What members of Congress did you inform of this issue during your briefings and testimony regarding U.S. policy toward Cuba over the last 18 months?
Does the State Department know if the Cuban government shared the missile or its design with any foreign governments?”
The Rubio letter concluded, “Sensitive U.S. technology falling into the hands of such a regime [as Cuba’s] has significant implications for U.S. national security. The fact that the administration, including you, have apparently tried to withhold this information from the congressional debate and public discussion over U.S.-Cuba policy is disgraceful.”
Also on Friday, Republican presidential candidate Jeb Bush tweeted: “Whether it’s Iran holding U.S. citizens hostage or Cuba holding a U.S. missile hostage, Obama always caves. I won’t.’’
Four other lawmakers critical of the Obama position toward Cuba also criticized the handling of the missile case. In a joint statement, Reps. Ileana Ros-Lehtinen (R., Fla.), Mario Diaz Balart (R., Fla.), Carlos Curbelo (R., Fla.) and Albio Sires (D., N.J.) said:
“Regardless of how Cuba came into possession of a U.S. Hellfire missile – which must be investigated – it is unconscionable that the Obama administration knew the Castros were in possession of this sensitive U.S. military technology since June 2014 and still moved forward with its policy to open up travel, trade, investment and diplomatic relations with the regime.”
“The fact that the Castro regime was able to acquire a U.S. Hellfire missile could be indicative of the lengths it is willing to go to undermine our national security and harm our interests. Congress must provide oversight to determine how the U.S. export control system failed to prevent this gross violation from occurring, and if Cuba’s espionage apparatus played a role in this Hellfire acquisition.”
“The Cuban regime rebuffed the President’s efforts to secure the return of the Hellfire missile even as the negotiations were ongoing, and yet the regime still got everything it could have wanted. It is no wonder that the Castro brothers feel ever more emboldened to continue on with the repression of the Cuban people, with intimidation and unlawful arrests at an alarmingly high rate.”
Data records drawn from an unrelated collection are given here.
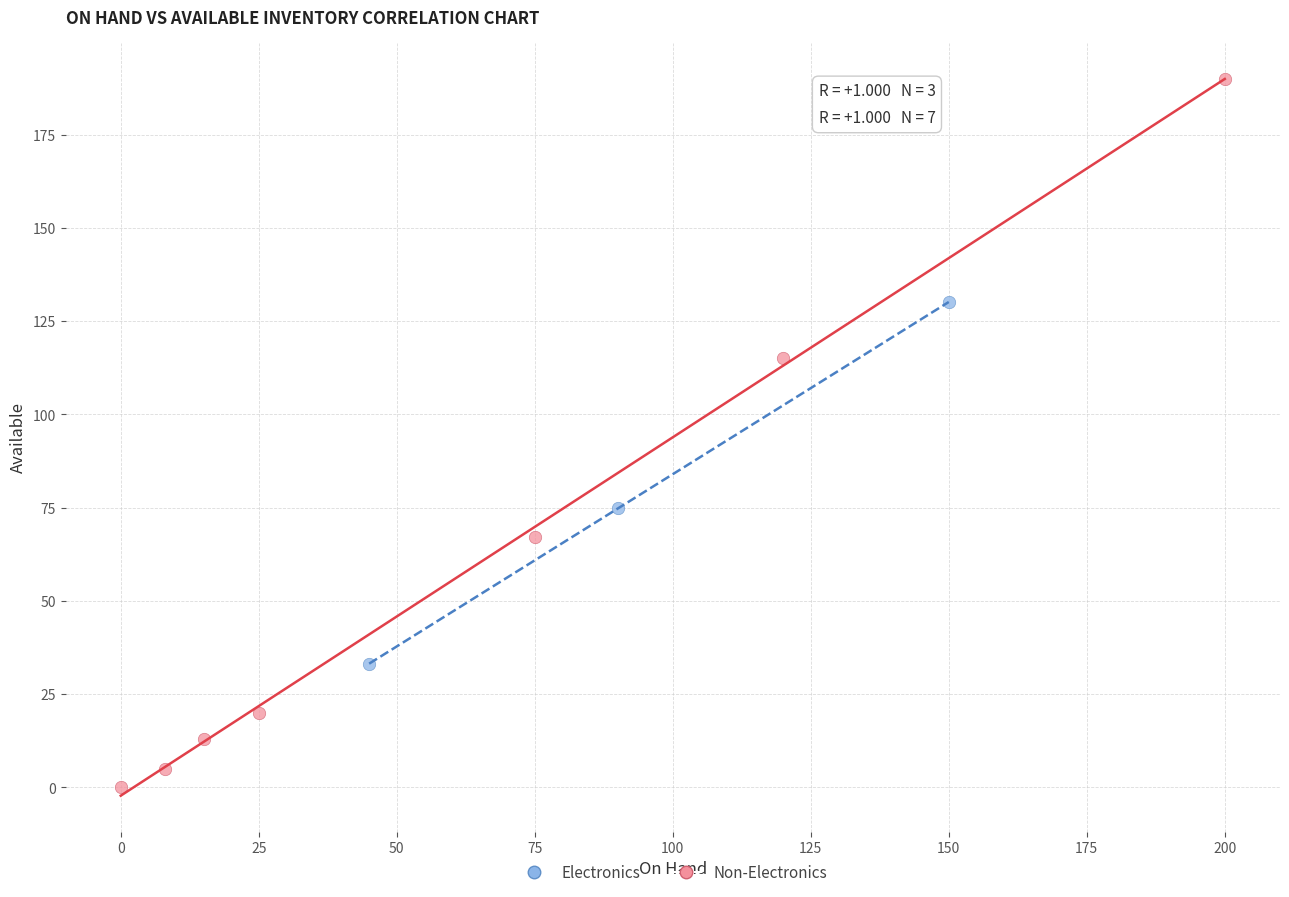

Which series reaches the maximum Y coordinate?

Non-Electronics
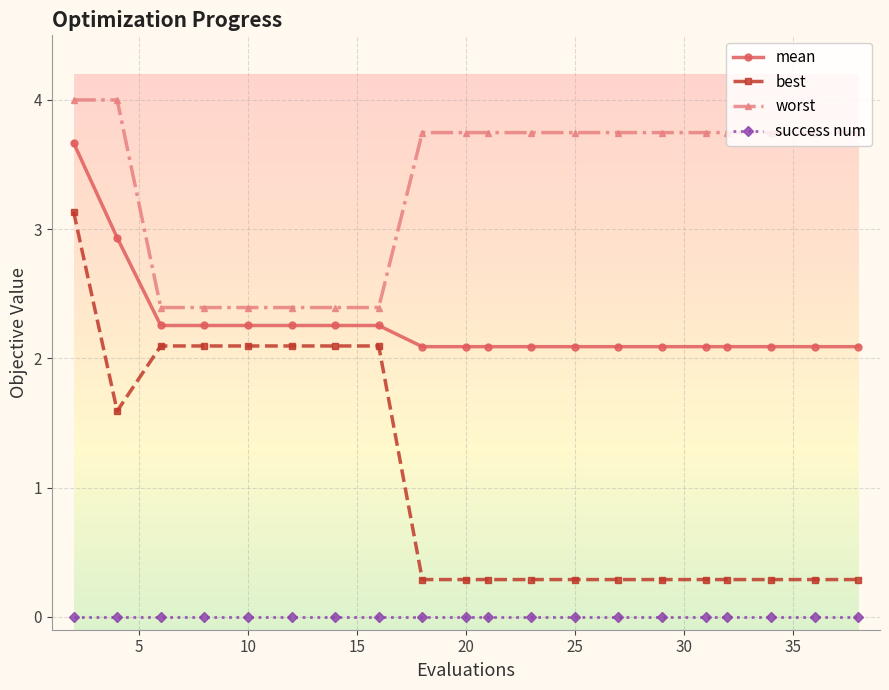

Which series has the largest total across all categories?

worst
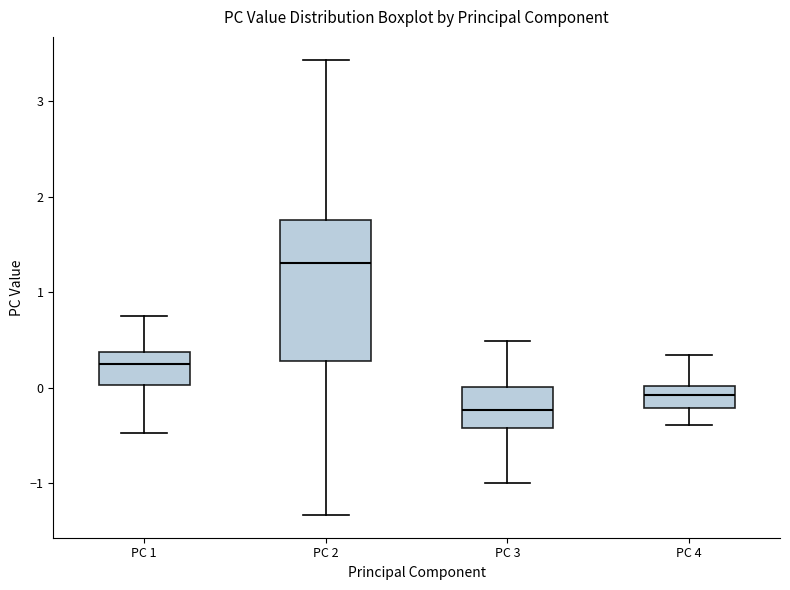

Where does the median line of the box for PC 1 sit on the y-axis? The values are not printed on the chart, so give them approximately, as read against the axis.

0.2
“This is a very serious breach and we are deeply concerned that the Castros have already shared the sensitive technology with the likes of Russia, North Korea or China. . . . We urge the Administration to start holding the Cuban regime accountable for its continued transgressions not only against its own people, but its continued disregard for international norms.”
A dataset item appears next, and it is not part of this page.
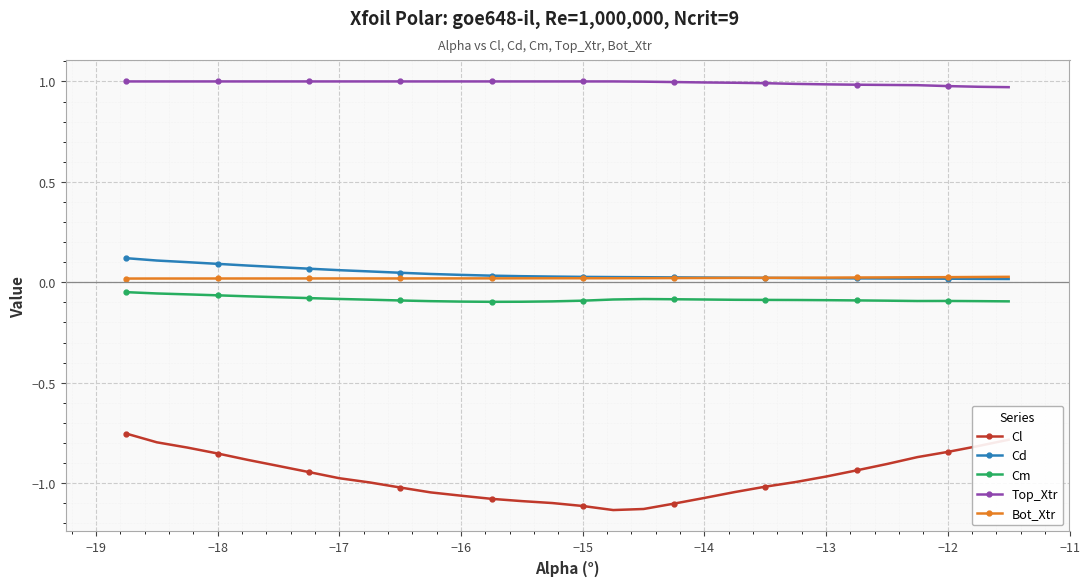

Which series has the widest spread of values?

Cl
Senator Ron Johnson (Rep., WI), the Chair of the Committee on Homeland Security and Government Affairs, sent a letter to the heads of the Pentagon and the State Department, asking for an explanation “why the U.S. military would forgo complete control, care, and custody of such cargo when transporting it abroad.’’ Mr. Johnson also asked the administration for details of any other lost shipments of sensitive technology over the past five years.
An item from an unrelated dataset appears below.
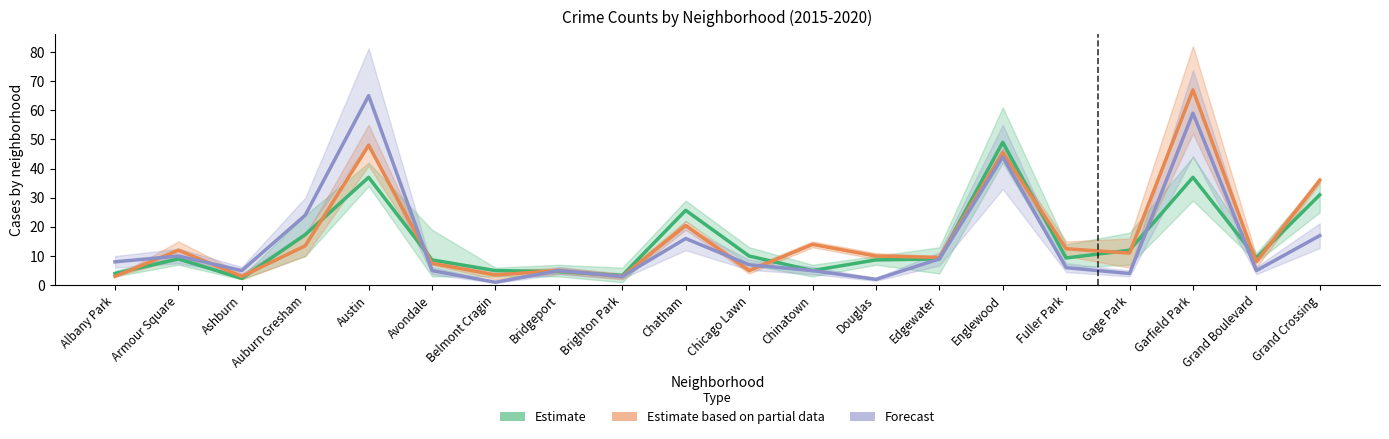

Reading left to right, extract all data points from this chart.

2016: Albany Park=4.0	Armour Square=9.0	Ashburn=2.3	Auburn Gresham=17.3	Austin=37.0	Avondale=8.7	Belmont Cragin=5.0	Bridgeport=4.7	Brighton Park=3.3	Chatham=25.7	Chicago Lawn=10.0	Chinatown=5.0	Douglas=8.7	Edgewater=9.0	Englewood=49.0	Fuller Park=9.3	Gage Park=12.0	Garfield Park=37.0	Grand Boulevard=9.3	Grand Crossing=31.0
2018: Albany Park=3.0	Armour Square=12.0	Ashburn=3.0	Auburn Gresham=13.5	Austin=48.0	Avondale=7.5	Belmont Cragin=3.5	Bridgeport=5.0	Brighton Park=3.0	Chatham=20.5	Chicago Lawn=5.0	Chinatown=14.0	Douglas=10.0	Edgewater=9.5	Englewood=45.5	Fuller Park=12.5	Gage Park=11.0	Garfield Park=67.0	Grand Boulevard=8.0	Grand Crossing=36.0
2020: Albany Park=8.0	Armour Square=10.0	Ashburn=5.0	Auburn Gresham=24.0	Austin=65.0	Avondale=5.0	Belmont Cragin=1.0	Bridgeport=5.0	Brighton Park=3.0	Chatham=16.0	Chicago Lawn=7.0	Chinatown=5.0	Douglas=2.0	Edgewater=9.0	Englewood=44.0	Fuller Park=6.0	Gage Park=4.0	Garfield Park=59.0	Grand Boulevard=5.0	Grand Crossing=17.0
White House spokesman Josh Earnest said on January 8 that the administration takes the issue very seriously. “The Department of Defense and the State Department are, again, I think for obvious reasons, quite interested in getting to the bottom of exactly what happened.’’
The same day the U.S. State Department spokesman, John Kirby, said, “I am restricted under federal law and regulations from commenting on specific defense trade licensing cases and compliance matters. What I can say is that under the Arms Export Control Act the State Department licenses both permanent and temporary exports by U.S. companies of regulated defense articles. U.S. companies are responsible for documenting their proposed shipping logistics in the application of their export license as well as reporting any shipping deviations to the department as appropriate.”
Although I have been, and still am, a strong advocate for U.S.-Cuba reconciliation, I am very troubled by the news of this missile ending up in Cuban hands and of its diversion in mid-2014 apparently not affecting U.S. negotiation of normalization. Final assessment has to await Assistant Secretary Jacobson’s responses to Senator Rubio’s questions and other news about this situation. I pray that it does not disrupt or sabotage further progress towards normalization.